Penfield, Wilder Graves

Last Updated: Mar-08-1997
Annotated by:
Duffin, Jacalyn

Primary Category: Literature / Fiction

Genre: Novel

Summary:

Although he could be a court physician in Macedonia, Hippocrates has returned to the island of Cos, at least temporarily, to take over his dead father's practice. He is summoned to the villa of a wealthy citizen to consult on the fits of a daughter of the house. Using precise clinical observation, he diagnoses hysteria instead of epilepsy. Then, he relates the girl's psychological problems to the neglect of her selfish and adulterous mother, Olympias, who prefers her handsome, athletic, but rather dense (and as it turns out, illegitimate) son, Cleomedes.

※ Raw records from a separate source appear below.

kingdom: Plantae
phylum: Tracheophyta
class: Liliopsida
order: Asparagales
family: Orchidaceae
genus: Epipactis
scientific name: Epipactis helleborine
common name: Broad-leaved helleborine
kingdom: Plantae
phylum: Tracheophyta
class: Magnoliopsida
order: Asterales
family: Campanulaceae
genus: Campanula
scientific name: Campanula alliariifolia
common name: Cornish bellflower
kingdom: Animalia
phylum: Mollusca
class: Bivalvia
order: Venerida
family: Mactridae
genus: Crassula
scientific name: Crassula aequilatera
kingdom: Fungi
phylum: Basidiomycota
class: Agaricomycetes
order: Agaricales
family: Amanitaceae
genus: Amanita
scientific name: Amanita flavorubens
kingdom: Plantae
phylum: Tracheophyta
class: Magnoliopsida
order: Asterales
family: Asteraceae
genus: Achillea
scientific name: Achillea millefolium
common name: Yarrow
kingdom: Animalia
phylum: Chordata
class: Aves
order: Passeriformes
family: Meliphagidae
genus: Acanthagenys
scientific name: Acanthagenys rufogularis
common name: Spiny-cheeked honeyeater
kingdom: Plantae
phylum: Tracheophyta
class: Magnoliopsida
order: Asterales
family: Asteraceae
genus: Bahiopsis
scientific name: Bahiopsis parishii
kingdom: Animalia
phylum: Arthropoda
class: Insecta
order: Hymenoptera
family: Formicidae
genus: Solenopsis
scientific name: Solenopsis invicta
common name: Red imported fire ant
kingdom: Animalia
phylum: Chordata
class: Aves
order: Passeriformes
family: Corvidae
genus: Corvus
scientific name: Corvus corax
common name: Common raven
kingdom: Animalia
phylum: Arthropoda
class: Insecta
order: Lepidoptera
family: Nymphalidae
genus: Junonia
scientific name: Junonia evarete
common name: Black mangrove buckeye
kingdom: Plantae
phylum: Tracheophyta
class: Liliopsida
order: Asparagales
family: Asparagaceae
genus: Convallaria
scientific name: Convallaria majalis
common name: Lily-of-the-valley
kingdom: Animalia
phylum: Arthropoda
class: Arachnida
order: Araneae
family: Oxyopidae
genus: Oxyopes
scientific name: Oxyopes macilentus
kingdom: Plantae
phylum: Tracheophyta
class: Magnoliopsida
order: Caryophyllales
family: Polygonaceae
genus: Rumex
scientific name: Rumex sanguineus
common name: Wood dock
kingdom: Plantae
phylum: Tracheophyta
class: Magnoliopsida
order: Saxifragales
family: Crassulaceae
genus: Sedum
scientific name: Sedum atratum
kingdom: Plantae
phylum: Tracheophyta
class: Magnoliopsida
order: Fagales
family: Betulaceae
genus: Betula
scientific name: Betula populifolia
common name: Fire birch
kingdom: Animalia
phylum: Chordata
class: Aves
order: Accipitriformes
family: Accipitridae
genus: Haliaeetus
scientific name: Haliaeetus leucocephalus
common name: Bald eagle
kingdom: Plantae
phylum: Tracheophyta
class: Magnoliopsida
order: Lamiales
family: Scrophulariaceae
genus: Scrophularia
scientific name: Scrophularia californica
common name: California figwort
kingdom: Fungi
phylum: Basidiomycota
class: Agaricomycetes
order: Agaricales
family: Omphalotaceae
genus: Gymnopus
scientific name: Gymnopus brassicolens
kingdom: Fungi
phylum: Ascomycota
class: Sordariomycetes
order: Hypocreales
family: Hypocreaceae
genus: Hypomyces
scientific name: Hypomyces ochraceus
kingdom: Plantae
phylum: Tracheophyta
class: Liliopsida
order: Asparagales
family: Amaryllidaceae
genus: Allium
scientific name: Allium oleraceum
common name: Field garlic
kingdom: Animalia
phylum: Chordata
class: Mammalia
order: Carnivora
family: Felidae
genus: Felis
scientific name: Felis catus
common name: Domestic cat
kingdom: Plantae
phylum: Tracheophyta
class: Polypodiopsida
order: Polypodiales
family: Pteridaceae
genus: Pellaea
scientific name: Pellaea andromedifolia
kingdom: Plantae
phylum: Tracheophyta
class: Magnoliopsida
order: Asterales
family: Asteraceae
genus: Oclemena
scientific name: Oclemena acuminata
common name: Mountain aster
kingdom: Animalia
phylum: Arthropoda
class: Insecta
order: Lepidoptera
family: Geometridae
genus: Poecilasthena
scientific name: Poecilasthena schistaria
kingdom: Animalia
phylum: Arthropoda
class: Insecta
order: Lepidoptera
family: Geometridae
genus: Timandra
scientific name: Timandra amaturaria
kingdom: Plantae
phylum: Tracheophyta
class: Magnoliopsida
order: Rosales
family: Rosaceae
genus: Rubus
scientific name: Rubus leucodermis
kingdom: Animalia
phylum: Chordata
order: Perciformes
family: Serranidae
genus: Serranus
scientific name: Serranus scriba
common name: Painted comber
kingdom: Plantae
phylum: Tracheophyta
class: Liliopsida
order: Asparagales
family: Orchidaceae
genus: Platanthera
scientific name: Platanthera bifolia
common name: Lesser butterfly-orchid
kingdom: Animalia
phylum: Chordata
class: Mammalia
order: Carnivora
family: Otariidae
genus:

A marriage is to be arranged with Cleomedes's obsession, Daphne, the exquisitely beautiful and intelligent daughter of a physician from Cnidus. But Daphne falls in love with Hippocrates, and he with her. In between solving clinical problems, including a real case of epilepsy, a botched abortion, and a broken hip in his own grandmother, Hippocrates is led along a tangled path of intrigue, seduction, and false accusations.

A fire destroys the medical library of Cnidus, killing Cleomedes, who, for once in his life had risen to heroism in attempting to save an invalid woman and her son. When the newly orphaned child reveals that Olympias and her old lover have committed arson, Olympias leaps from the highest wall to her death. Hippocrates is now free to marry Daphne. Adopting the child as their own, they return to the island of Cos.